- The Washington Times - Friday, August 27, 2004

This chronic feature lets me review what recently passed my bloodshot pupils. So pull up a chair, break out the sarcasm filter and welcome to:

Mr. Zad’s comic critique

The Flash: Blitz trade paperback (DC Comics, $19.95). Compiling issues 192 through 200 of the monthly series devoted to the fastest man alive, the 224-page book features a story arc by artist Scott Kolins and writer Geoff Johns — who, at a frenetic pace, manages to squeeze an unbelievable amount of pain and angst from the current man behind the crimson mask, Wally West.

After Flash deals with an escape attempt by Gorilla Grodd from Iron Heights Penitentiary, in which the hairy brainiac releases all of Flash’s archenemies, things get even uglier as he confronts the reverse Flash, Zoom, who is out to make Wally a better hero by destroying his personal life. Fans will love seeing multiple Flash incarnations in the pages but may be a bit disappointed by Mr. Johns’ sober ending.

• What’s it worth? If it weren’t for guest artist Phil Winslade unleashing his amazing style in issue 196 and showing me how great the entire book could have looked, I easily would have recommended the full price of admission, but instead, the work gives back just 85 percent of my time and emotional investment.

• Tales From the Bully Pulpit, one-shot (Image Comics, $6.95). When President Theodore Roosevelt steals a time machine to enlist the help of a ghostly version of Thomas Edison, he gets more than he bargains for; he ends up on Mars battling Adolf Hitler. Did I forget to mention that Abraham Lincoln makes a guest appearance?

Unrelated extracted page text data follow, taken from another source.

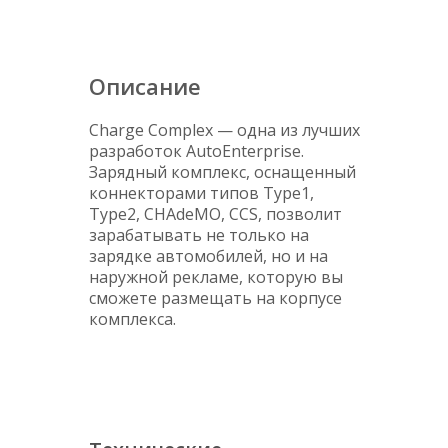
Описание
Charge Complex — одна из лучших
разработок AutoEnterprise.
Зарядный комплекс, оснащенный
коннекторами типов Type1,
Type2, CHAdeMO, CCS, позволит
зарабатывать не только на
зарядке автомобилей, но и на
наружной рекламе, которую вы
сможете размещать на корпусе
комплекса.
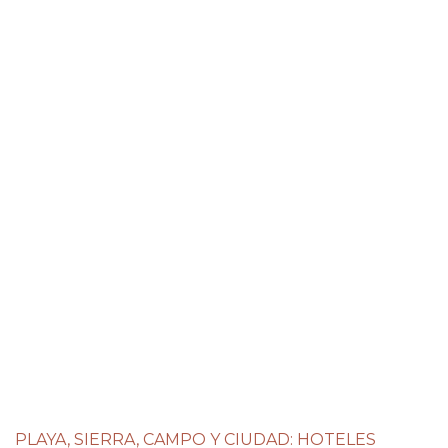
PLAYA, SIERRA, CAMPO Y CIUDAD: HOTELES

How can I not love 64 pages of hyperextended historical sci-fi action brought to twisted life by 22-year-old nerd writer Benito Cereno and artist Graeme MacDonald? It gives my peepers the same type of treat I could only get from reading Mike Allred’s Madman comic book.

• What’s it worth? Easily worth the full price of admission because of a truly bizarre story told with unabashed enthusiasm. I say, “Bully, Bully.”

Spaghetti Western, graphic novel (Oni Press, $11.95). Magical Pickle parent Scott Morse releases a tribute to the Hollywood Westerns, 1960s style, in this sparsely worded 134-page masterpiece. Presented in a widescreen format and in sepia and white tones, this cowboy epic tips a 10-gallon hat to the Sergio Leone style of movie design applied to the sequential-art medium.

The modern tale of two hospitalized desperadoes — in dire need of one last adventure, and robbing a bank while adorned in cowboy garb — takes Quentin Tarantino twists and John Ford turns. Visions of Clint Eastwood and John Wayne, virtually, dance through the pages.

What’s it worth? The price may be a bit high for the typical comic-book fan, but aficionados of Mr. Morse’s work as well as readers looking for a more satisfying sequential-art experience will willingly pay the price.

Aria: The Enchanted Collection, trade paperback (Image Comics, $16.95). Compiling last year’s four-issue miniseries, Aria: The Uses of Enchantment, and the two-issue Aria: A Summer Spell, the 152-page book reveals the adventures of a fairy living in Greenwich Village and her eclectic circle of immortal friends.

The premise actually works. Writer Brian Holguin weaves a mature, Harry Potter-ish world around his protagonist, Kildare, who has outlived many a generation while visiting “Lord of the Rings”-type environments hidden to normal humans.

In this case, it’s a roadside theme park that’s actually a magical kingdom hidden away in the Catskills. It contains a dark secret Kildare will discover — to remind her that not all fairy tales have happy endings.

What’s it worth? I would have paid more than the price of admission if Jay Anacleto had drawn the series. Lan Medina’s imagery is still very pretty, but the words never quite match his intensity.

Witches, Nos. 1 and 2 (Marvel Comics, $2.99 each). After the rare sorcery book is opened accidentally to release a soul-sucking demon, male readers are forced to look at a team of scantily clad, magic-using heroines — Topaz, Jennifer Kale and Santana, the self-proclaimed good-will ambassador from hell. They’re all working under the command of Dr. Strange to restore sanity to the universe. It’s the occult version of “Charlie’s Angels,” with a depth of plot to match the 1970s TV series. I was not horrified by the premise but I wasn’t sure whether I was willing to commit my time to writer Brian Walsh when I easily could find better mystical-realm adventures from DC Comics.

What’s it worth? Artist Mike Deodato Jr. does a masterful job of accenting the female form, but great art alone doesn’t make a comic book. Wait for the trade paperback. Then begin your drooling.